Passage shown ->
☆ ☆ ☆ ☆

Nodes frequently removed from cluster version 7.3.2

This issue has been plaguing us for quite sometime and various attempts at solving it haven't produced anything. Any help is greatly appreciated. We're seeing issues where the data nodes drop from the cluster. Sometimes they'll rejoin shortly after, other times they don't. There doesn't seem to be a any predictable pattern, sometimes they'll go days without any drops and other times there will be frequent drops throughout the day.

Stats:

  • Version 7.3.2
  • 3 Dedicated Master Nodes
  • Numerous dedicated coordinator nodes
  • Numerous dedicated data nodes
  • Data ingested from logstash
  • ~2k shards across the cluster, ranging from 50gb to 500mb.
  • Running on Docker
  • Data nodes have 28gb ram with another 70 left for the OS.

☆ ☆ ☆ ☆

Task item A -> Update the cluster post from the part that opens with the words containing "This issue has" through the part that closes with "for the OS.", putting "Podman" in place of "Docker".
Task item B -> In the cluster post, how many dedicated master nodes does the cluster have?
Work only from the cluster post.

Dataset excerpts
☆ ☆ ☆ ☆

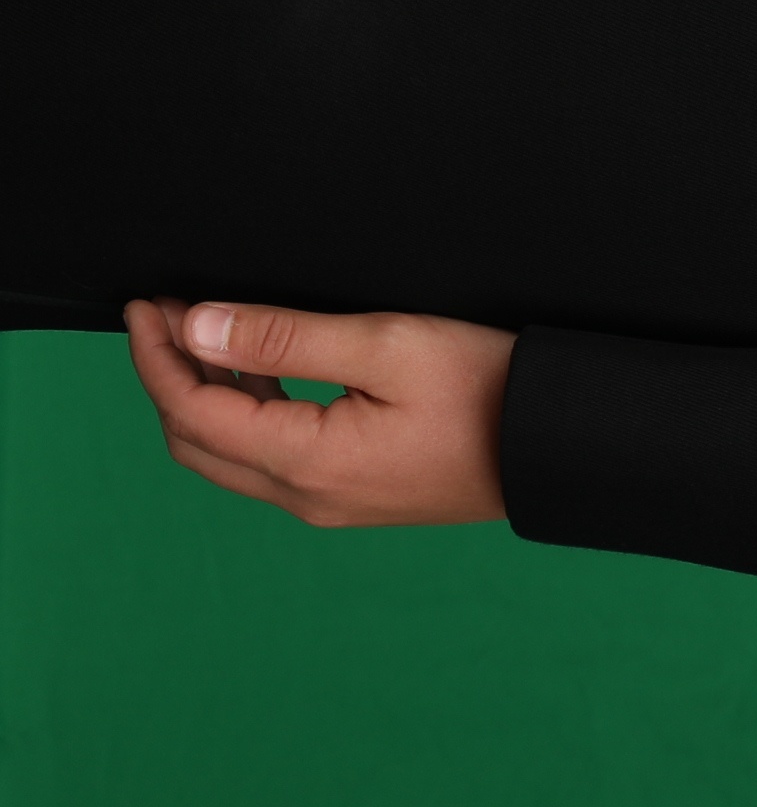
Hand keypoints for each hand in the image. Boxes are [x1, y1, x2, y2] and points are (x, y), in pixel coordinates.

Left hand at [120, 298, 512, 526]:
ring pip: (229, 454)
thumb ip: (287, 338)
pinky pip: (269, 461)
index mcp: (307, 461)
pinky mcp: (353, 496)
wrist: (557, 447)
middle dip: (169, 376)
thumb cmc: (491, 392)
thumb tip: (200, 328)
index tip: (149, 303)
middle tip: (167, 315)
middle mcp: (306, 496)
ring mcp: (329, 503)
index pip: (192, 409)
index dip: (157, 353)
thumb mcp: (388, 345)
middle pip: (195, 441)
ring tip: (209, 333)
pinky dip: (246, 414)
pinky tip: (263, 373)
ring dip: (205, 396)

☆ ☆ ☆ ☆

Answer A ->
This issue has been plaguing us for quite sometime and various attempts at solving it haven't produced anything. Any help is greatly appreciated. We're seeing issues where the data nodes drop from the cluster. Sometimes they'll rejoin shortly after, other times they don't. There doesn't seem to be a any predictable pattern, sometimes they'll go days without any drops and other times there will be frequent drops throughout the day.

Stats:

  • Version 7.3.2
  • 3 Dedicated Master Nodes
  • Numerous dedicated coordinator nodes
  • Numerous dedicated data nodes
  • Data ingested from logstash
  • ~2k shards across the cluster, ranging from 50gb to 500mb.
  • Running on Podman
  • Data nodes have 28gb ram with another 70 left for the OS.

Answer B -> Three.